▶ STATED EXERCISE: Copy the listing word for word. Begin with its first line and stop after the line that contains "Response: 12:20".

==== INPUT ====

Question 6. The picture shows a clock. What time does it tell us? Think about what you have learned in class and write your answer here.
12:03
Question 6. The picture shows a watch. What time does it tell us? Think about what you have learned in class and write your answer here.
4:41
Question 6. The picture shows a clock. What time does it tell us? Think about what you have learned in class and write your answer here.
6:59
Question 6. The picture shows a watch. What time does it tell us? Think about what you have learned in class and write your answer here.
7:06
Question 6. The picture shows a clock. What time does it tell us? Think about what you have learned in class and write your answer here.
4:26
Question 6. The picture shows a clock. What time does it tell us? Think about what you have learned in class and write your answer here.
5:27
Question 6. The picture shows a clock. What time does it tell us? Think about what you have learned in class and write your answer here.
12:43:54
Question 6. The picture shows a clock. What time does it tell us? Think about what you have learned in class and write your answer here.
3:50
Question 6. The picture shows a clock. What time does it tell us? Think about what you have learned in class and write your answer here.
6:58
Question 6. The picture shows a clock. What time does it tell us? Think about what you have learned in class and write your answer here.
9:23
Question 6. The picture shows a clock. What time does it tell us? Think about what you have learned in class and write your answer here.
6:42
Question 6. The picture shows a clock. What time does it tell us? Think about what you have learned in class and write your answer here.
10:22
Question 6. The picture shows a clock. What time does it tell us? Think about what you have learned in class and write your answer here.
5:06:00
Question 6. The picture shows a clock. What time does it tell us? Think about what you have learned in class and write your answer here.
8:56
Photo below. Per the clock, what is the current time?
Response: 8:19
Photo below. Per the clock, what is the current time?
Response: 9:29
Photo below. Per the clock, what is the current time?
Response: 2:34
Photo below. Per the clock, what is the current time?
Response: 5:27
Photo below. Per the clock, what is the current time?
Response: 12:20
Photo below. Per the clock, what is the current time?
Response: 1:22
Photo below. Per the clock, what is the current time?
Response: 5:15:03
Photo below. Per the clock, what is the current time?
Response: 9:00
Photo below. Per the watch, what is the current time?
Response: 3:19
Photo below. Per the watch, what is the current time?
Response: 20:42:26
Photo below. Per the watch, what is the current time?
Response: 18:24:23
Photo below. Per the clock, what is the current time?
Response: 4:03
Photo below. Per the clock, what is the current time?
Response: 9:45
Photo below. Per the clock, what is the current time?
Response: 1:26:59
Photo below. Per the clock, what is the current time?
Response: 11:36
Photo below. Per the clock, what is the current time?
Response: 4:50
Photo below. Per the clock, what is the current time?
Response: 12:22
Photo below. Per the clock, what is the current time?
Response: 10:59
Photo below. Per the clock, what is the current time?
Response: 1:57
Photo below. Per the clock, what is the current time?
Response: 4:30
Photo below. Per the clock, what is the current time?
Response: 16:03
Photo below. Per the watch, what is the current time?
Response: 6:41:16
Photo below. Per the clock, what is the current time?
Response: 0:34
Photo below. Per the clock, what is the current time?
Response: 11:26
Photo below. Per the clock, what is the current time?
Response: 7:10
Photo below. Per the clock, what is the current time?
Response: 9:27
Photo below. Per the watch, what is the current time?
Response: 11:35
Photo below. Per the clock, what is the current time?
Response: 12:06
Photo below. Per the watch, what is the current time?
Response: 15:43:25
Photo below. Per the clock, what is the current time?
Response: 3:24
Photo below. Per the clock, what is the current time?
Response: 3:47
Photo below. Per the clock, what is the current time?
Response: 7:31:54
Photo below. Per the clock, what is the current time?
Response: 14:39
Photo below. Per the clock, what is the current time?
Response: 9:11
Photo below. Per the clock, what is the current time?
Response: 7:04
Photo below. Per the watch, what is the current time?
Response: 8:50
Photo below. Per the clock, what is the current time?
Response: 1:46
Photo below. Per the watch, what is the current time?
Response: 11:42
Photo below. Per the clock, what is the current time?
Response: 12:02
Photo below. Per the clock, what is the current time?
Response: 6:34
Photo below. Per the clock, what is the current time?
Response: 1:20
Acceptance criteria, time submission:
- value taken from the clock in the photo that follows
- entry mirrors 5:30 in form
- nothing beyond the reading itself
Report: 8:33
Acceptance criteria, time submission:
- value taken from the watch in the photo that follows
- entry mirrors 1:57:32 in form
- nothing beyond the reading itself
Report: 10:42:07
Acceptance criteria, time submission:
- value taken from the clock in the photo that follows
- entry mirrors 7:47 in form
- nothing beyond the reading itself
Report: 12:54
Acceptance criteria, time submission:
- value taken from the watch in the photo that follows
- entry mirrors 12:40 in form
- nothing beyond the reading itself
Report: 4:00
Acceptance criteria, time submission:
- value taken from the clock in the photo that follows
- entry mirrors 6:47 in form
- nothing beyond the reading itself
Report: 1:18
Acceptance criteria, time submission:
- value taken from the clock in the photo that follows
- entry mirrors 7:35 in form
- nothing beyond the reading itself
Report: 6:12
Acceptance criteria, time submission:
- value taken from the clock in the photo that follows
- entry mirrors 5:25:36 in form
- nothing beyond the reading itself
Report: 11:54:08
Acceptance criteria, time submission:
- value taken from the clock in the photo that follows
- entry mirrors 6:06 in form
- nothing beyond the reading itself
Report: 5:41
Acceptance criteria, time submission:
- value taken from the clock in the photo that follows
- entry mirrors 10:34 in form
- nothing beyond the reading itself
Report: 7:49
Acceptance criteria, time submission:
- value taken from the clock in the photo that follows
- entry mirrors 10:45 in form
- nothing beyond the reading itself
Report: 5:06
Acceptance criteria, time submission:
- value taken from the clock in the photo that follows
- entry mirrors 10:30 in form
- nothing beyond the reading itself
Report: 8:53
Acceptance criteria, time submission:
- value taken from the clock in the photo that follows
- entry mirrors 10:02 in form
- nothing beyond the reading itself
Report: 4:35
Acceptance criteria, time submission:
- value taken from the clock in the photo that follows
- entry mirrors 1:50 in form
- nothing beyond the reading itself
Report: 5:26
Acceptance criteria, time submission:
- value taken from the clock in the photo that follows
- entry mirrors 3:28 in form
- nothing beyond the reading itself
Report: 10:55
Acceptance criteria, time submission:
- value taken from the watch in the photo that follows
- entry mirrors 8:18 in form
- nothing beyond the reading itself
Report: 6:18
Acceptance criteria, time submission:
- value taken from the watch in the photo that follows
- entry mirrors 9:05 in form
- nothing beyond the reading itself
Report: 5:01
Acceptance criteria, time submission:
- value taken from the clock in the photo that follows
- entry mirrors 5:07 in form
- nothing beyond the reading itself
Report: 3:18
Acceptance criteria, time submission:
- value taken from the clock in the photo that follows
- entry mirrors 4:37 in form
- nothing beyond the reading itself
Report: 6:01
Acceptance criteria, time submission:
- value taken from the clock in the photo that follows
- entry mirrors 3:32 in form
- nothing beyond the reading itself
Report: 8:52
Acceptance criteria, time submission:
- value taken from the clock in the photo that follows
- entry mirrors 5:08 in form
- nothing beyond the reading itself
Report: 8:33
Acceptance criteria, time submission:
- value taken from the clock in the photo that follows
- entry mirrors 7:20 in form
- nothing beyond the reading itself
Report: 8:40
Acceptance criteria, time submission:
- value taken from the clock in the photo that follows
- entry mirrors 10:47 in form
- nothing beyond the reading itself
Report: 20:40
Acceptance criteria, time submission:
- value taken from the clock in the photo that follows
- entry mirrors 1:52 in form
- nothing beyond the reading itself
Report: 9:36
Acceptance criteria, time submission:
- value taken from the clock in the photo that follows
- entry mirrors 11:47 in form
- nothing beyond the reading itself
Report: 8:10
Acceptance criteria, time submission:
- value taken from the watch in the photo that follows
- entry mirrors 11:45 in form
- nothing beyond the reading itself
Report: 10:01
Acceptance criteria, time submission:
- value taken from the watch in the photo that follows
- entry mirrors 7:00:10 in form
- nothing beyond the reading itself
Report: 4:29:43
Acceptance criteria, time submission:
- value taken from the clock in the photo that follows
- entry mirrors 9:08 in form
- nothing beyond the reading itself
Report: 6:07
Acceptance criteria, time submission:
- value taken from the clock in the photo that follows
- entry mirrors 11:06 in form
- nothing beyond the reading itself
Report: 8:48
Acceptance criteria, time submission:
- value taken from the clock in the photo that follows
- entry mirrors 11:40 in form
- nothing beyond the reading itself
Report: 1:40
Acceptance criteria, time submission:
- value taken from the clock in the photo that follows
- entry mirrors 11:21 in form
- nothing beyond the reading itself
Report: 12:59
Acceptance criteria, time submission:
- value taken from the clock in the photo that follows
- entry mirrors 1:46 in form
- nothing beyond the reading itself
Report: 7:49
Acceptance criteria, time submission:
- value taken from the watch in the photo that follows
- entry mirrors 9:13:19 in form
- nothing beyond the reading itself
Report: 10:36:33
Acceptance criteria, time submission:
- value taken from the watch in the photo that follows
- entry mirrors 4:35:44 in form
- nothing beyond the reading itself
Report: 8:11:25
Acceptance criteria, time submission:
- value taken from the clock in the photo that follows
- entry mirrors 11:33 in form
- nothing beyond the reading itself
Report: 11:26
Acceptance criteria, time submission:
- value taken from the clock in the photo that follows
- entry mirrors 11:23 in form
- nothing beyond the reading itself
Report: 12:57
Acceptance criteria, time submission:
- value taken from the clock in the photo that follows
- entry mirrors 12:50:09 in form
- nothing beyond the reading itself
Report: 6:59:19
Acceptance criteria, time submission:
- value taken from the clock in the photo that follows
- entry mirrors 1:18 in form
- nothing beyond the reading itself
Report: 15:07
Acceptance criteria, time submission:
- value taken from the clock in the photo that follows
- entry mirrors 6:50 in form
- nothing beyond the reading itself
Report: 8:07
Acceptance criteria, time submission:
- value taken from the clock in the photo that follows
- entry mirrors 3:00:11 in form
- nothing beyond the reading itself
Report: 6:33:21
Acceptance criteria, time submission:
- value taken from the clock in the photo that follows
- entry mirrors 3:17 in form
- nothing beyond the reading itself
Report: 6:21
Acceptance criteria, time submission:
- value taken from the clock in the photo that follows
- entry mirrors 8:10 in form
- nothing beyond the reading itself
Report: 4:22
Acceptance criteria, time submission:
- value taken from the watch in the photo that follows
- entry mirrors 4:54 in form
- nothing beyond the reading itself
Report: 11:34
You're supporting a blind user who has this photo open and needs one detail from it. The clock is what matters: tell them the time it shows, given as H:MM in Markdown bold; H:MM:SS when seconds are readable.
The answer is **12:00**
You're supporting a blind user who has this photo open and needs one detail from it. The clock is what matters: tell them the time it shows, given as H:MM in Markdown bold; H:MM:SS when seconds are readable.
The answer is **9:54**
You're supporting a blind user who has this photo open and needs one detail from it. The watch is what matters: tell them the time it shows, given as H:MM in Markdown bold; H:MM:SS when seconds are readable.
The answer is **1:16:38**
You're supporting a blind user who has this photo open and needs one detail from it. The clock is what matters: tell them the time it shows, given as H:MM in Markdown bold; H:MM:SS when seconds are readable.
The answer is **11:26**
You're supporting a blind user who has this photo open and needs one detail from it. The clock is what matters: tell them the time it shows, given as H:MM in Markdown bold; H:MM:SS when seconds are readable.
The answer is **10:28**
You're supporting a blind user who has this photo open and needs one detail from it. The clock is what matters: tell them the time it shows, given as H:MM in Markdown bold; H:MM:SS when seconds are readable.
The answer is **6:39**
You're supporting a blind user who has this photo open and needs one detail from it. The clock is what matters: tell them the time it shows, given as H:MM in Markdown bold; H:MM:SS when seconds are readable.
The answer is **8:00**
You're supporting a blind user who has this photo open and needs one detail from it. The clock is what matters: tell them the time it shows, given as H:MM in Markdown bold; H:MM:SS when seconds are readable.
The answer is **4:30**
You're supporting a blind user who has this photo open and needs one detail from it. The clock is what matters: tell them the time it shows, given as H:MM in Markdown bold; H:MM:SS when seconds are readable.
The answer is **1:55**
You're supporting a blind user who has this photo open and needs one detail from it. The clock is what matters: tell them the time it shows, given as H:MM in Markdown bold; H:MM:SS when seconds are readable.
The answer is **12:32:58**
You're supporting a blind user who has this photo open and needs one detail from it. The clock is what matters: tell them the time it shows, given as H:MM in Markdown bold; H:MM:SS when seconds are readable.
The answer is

====

▶ CORRECT RESPONSE:
Question 6. The picture shows a clock. What time does it tell us? Think about what you have learned in class and write your answer here.
12:03
Question 6. The picture shows a watch. What time does it tell us? Think about what you have learned in class and write your answer here.
4:41
Question 6. The picture shows a clock. What time does it tell us? Think about what you have learned in class and write your answer here.
6:59
Question 6. The picture shows a watch. What time does it tell us? Think about what you have learned in class and write your answer here.
7:06
Question 6. The picture shows a clock. What time does it tell us? Think about what you have learned in class and write your answer here.
4:26
Question 6. The picture shows a clock. What time does it tell us? Think about what you have learned in class and write your answer here.
5:27
Question 6. The picture shows a clock. What time does it tell us? Think about what you have learned in class and write your answer here.
12:43:54
Question 6. The picture shows a clock. What time does it tell us? Think about what you have learned in class and write your answer here.
3:50
Question 6. The picture shows a clock. What time does it tell us? Think about what you have learned in class and write your answer here.
6:58
Question 6. The picture shows a clock. What time does it tell us? Think about what you have learned in class and write your answer here.
9:23
Question 6. The picture shows a clock. What time does it tell us? Think about what you have learned in class and write your answer here.
6:42
Question 6. The picture shows a clock. What time does it tell us? Think about what you have learned in class and write your answer here.
10:22
Question 6. The picture shows a clock. What time does it tell us? Think about what you have learned in class and write your answer here.
5:06:00
Question 6. The picture shows a clock. What time does it tell us? Think about what you have learned in class and write your answer here.
8:56
Photo below. Per the clock, what is the current time?
Response: 8:19
Photo below. Per the clock, what is the current time?
Response: 9:29
Photo below. Per the clock, what is the current time?
Response: 2:34
Photo below. Per the clock, what is the current time?
Response: 5:27
Photo below. Per the clock, what is the current time?
Response: 12:20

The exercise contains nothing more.